Is there any album anywhere, ever, that can qualify as being more sultry than “Wave”? This is some of the sexiest music ever laid down by human beings, evoking a sense of exotic, sun-drenched, peaceful satisfaction. The cover photo of a giraffe walking on the beach perfectly evokes the music contained inside, suggesting an alluring, gentle beauty that is almost mystical in its power and thoroughly transfixing. The recordings are built around the jazz rhythm section of Ron Carter (double bass) and Claudio Sion (drums), with gentle percussion weaving through a string section that drifts by like a gentle breeze through a bedroom window. Over this, Jobim picks at his guitar with a rhythmic certainty that falls somewhere between a poolside reverie and a dream state. The music has a timeless, ageless quality that paradoxically managed to be out of time when it was released.

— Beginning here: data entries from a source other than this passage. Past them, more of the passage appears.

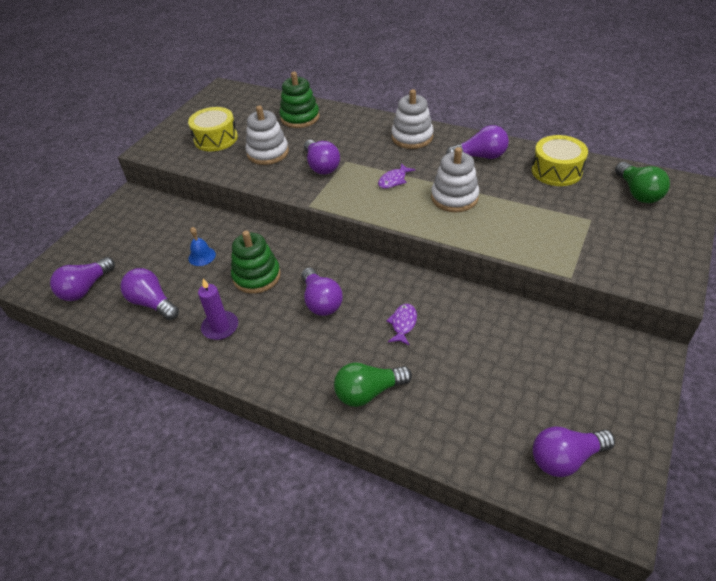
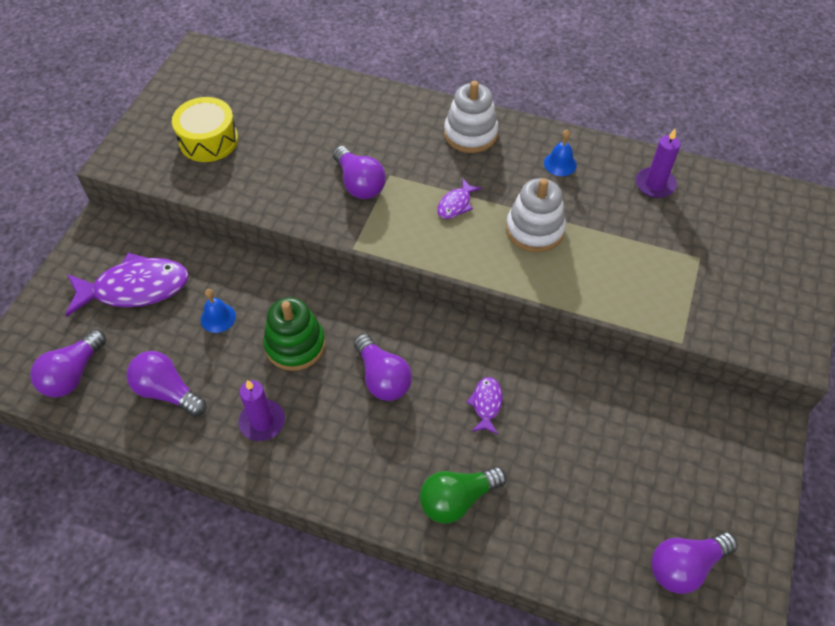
camera: 10 degrees left, 10 degrees up
white stacking toy [246,106,289,165] -> none
green stacking toy [279,72,320,128] -> none
purple light bulb [446,125,509,159] -> blue bell [544,129,577,176]
yellow drum [532,135,588,186] -> purple candle [636,129,681,198]
green light bulb [615,162,670,203] -> none
none -> purple fish [65,253,189,317]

With the Vietnam War spiraling out of control and a socio-political atmosphere climbing toward unimaginable violence, “Wave” represented a type of beauty that most of us could not summon. It was a perfect aural representation of peace and love, available at a time when it was most needed, but we missed it. The times have changed and luckily the music still lingers. “Wave” will never grow old.